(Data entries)
┌────────
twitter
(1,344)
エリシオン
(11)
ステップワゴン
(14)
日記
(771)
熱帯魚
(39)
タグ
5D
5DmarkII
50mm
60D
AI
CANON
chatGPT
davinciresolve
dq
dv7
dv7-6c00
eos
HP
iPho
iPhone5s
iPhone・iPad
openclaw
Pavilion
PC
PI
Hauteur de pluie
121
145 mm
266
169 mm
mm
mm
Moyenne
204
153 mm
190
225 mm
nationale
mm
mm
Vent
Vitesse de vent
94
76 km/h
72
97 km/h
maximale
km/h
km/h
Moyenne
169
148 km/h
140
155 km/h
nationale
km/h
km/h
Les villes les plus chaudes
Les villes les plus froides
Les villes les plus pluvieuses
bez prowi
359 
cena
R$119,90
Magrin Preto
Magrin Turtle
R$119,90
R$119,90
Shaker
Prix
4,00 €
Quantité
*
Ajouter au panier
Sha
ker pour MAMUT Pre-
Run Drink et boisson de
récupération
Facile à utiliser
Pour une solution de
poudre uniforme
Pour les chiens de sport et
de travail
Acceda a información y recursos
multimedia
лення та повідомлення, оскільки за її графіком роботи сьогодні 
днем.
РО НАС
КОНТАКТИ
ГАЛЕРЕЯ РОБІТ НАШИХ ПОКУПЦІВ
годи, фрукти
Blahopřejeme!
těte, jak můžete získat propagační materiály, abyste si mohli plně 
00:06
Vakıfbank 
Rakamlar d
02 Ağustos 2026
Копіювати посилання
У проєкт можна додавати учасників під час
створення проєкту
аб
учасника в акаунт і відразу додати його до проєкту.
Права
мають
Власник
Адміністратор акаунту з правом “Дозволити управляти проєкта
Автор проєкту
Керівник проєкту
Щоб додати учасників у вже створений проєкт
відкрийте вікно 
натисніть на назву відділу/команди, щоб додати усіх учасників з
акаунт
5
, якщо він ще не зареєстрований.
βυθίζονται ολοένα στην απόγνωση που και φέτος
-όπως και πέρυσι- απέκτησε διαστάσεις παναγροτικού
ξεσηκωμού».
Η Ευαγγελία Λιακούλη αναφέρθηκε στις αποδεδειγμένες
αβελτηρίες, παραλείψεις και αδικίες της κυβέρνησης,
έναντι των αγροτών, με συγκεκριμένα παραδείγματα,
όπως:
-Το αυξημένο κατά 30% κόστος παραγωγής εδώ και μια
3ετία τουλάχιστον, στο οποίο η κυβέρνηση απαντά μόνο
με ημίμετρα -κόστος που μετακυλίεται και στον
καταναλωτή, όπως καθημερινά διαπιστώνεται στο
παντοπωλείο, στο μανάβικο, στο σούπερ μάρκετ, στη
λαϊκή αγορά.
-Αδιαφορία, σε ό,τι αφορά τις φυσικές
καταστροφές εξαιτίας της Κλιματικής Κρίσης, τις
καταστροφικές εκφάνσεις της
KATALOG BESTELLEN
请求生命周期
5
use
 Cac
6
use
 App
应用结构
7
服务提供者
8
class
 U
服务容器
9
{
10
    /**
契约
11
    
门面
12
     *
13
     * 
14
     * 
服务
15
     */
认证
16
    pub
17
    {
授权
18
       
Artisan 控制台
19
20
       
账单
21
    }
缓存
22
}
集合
└────────
* **Task to carry out**
From the entries above, extract each line containing "villes".

* **Solution for this problem**
Les villes les plus chaudes
Les villes les plus froides
Les villes les plus pluvieuses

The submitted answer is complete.